Un autre homme a déclaré avoir été battu par la police alors qu’il assistait à l’arrestation d’une autre personne:
On m’a frappé dans le dos avec le canon d’un fusil et on m’a donné des coups de poing au visage. Ma bouche et mes yeux étaient tout contusionnés et en sang. J’ai eu la tête qui tournait et je suis tombé. Cinq membres de la police et de la BRIMOB ont immédiatement commencé à me donner des coups de pied. Ils portaient tous des uniformes officiels complets et des armes … J’étais à peine conscient lorsque cinq policiers m’ont fait monter dans la voiture. Pendant qu’ils m’emmenaient, ils m’ont frappé trois fois dans le dos avec la crosse de leurs fusils et ensuite, dans la voiture, j’ai été battu avec une matraque.

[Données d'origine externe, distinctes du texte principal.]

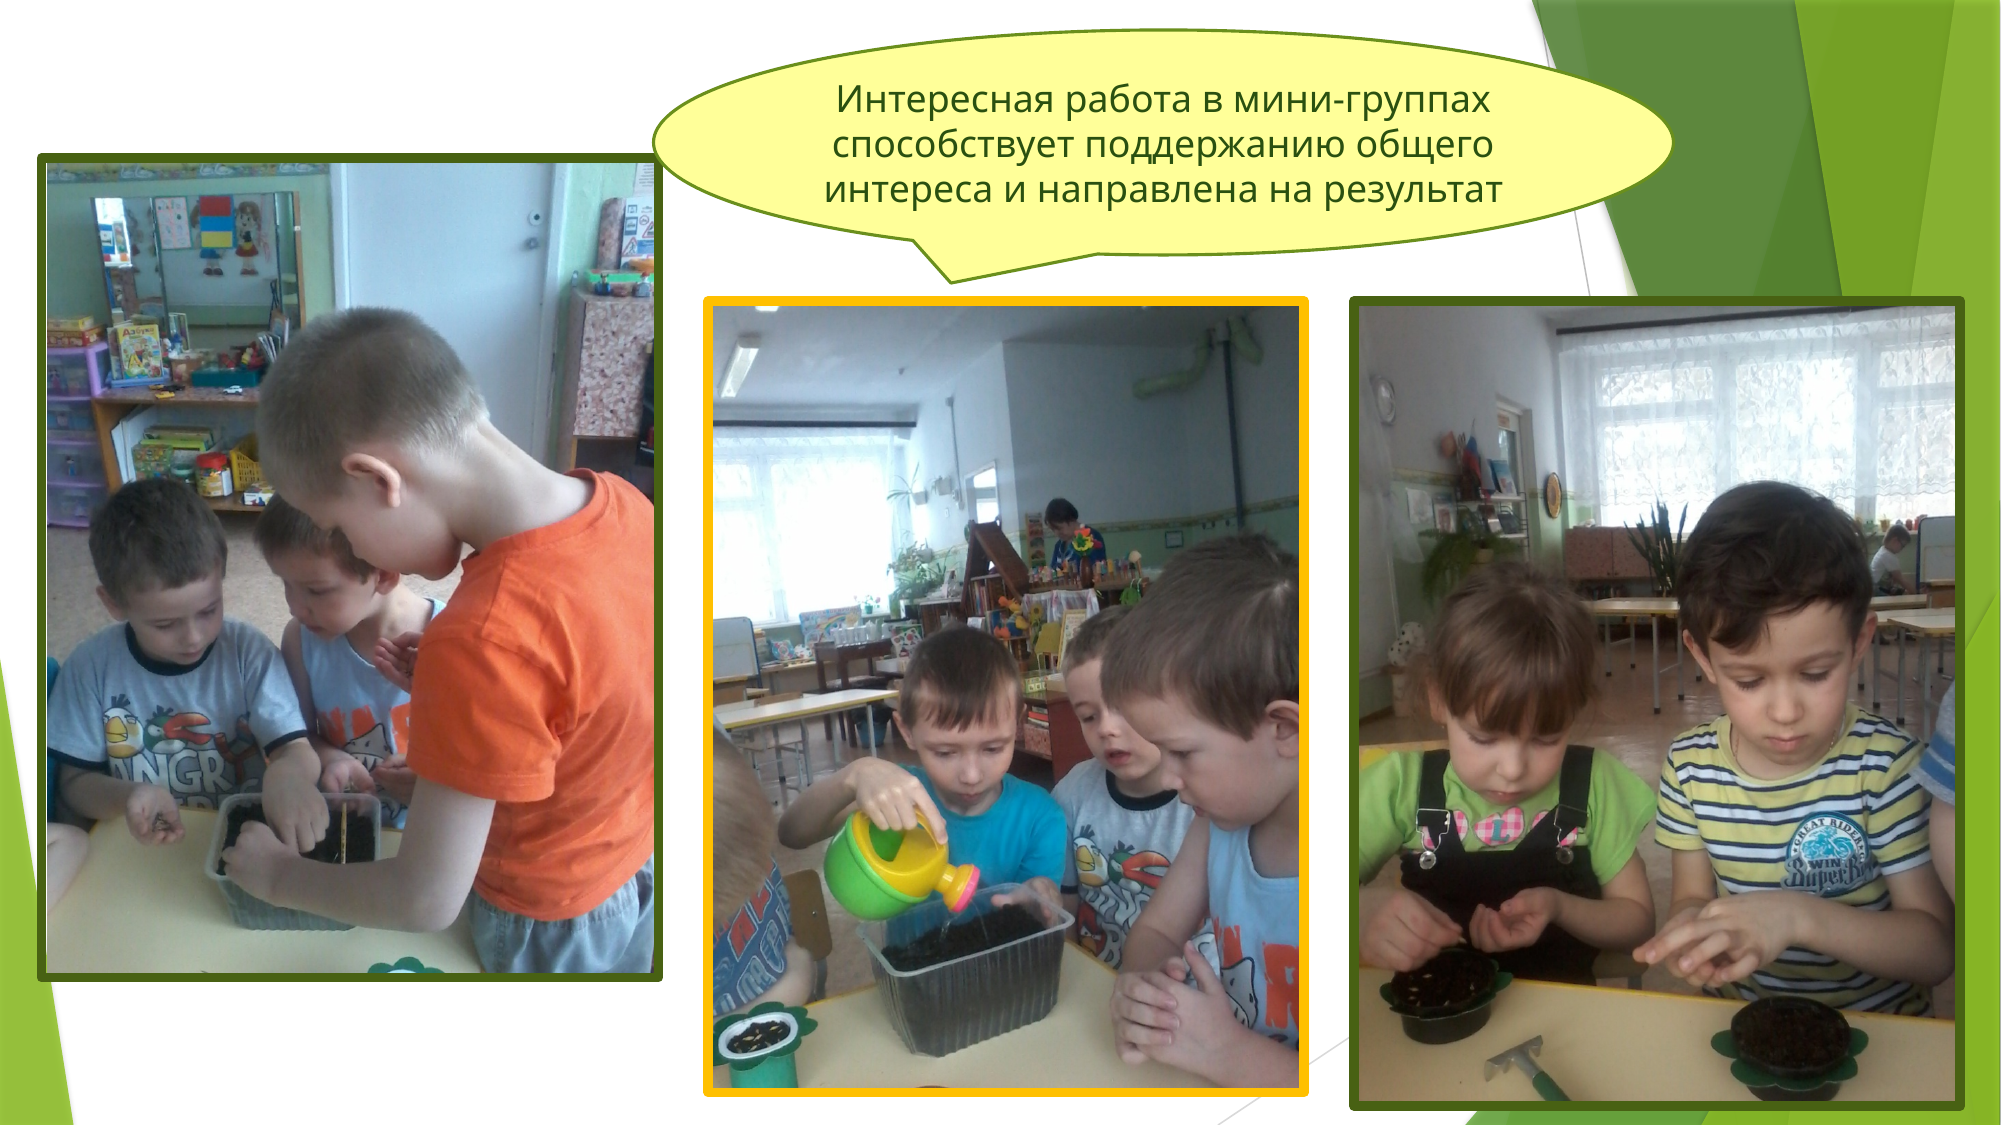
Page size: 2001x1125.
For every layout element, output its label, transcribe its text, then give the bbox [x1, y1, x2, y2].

text_box Интересная работа в мини-группах способствует поддержанию общего интереса и направлена на результат [651, 28, 1676, 285]
picture [0, 164, 2000, 1101]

Human Rights Watch a adressé un courrier au chef de la police et au chef de l’armée en Papouasie, demandant des informations sur tous les cas décrits dans le rapport, mais aucune réponse ne lui est parvenue à ce jour.
Le manque d’imputabilité des responsabilités au niveau interne et le piètre fonctionnement du système judiciaire font qu’en Papouasie, l’impunité pour les auteurs d’exactions est la règle.
« Personne n’est poursuivi pour les crimes que nous avons décrits », a déploré Saunders. « La police agit comme si elle ne connaissait d’autre loi que la sienne ».
Les provinces indonésiennes de Papouasie et de Papouasie occidentale sont fermées aux observateurs extérieurs des droits humains. Les journalistes y ont un accès extrêmement limité. De nombreux diplomates ont confié à Human Rights Watch qu’ils avaient de la difficulté à appréhender la situation dans ces provinces en raison du peu de reportages indépendants couvrant les conditions qui y règnent. Les informations fiables sur la région reculée des Hautes Terres du Centre sont encore plus difficiles à obtenir.
Human Rights Watch a appelé le gouvernement indonésien à ouvrir les provinces aux observateurs indépendants afin d’accroître la quantité et la qualité des informations relatives aux conditions existantes et de permettre la conduite d’enquêtes indépendantes et transparentes.
« En maintenant la région fermée à tout contrôle extérieur, les responsables à Djakarta reçoivent des comptes rendus déformés et partiaux de ce qui s’y passe », a expliqué Saunders. « Si les autorités ont réellement le souci de mettre le doigt sur les problèmes et de dégager des solutions durables, il est essentiel que les informations soient fiables ».
Pendant des années, la région des Hautes Terres du Centre a été le théâtre de confrontations souvent intenses entre les unités de la police et de l’armée indonésiennes et les petites cellules de guérilleros de l’Organisation pour la libération de la Papouasie (Organisasi Papua Merdeka, ou OPM). La guérilla indépendantiste a mené des attaques armées répétées de faible intensité contre les forces de sécurité indonésiennes, lesquelles continuent de procéder à des opérations de « nettoyage » dans les zones civiles, semant la peur et la panique et poussant de nombreux villageois à fuir leurs habitations.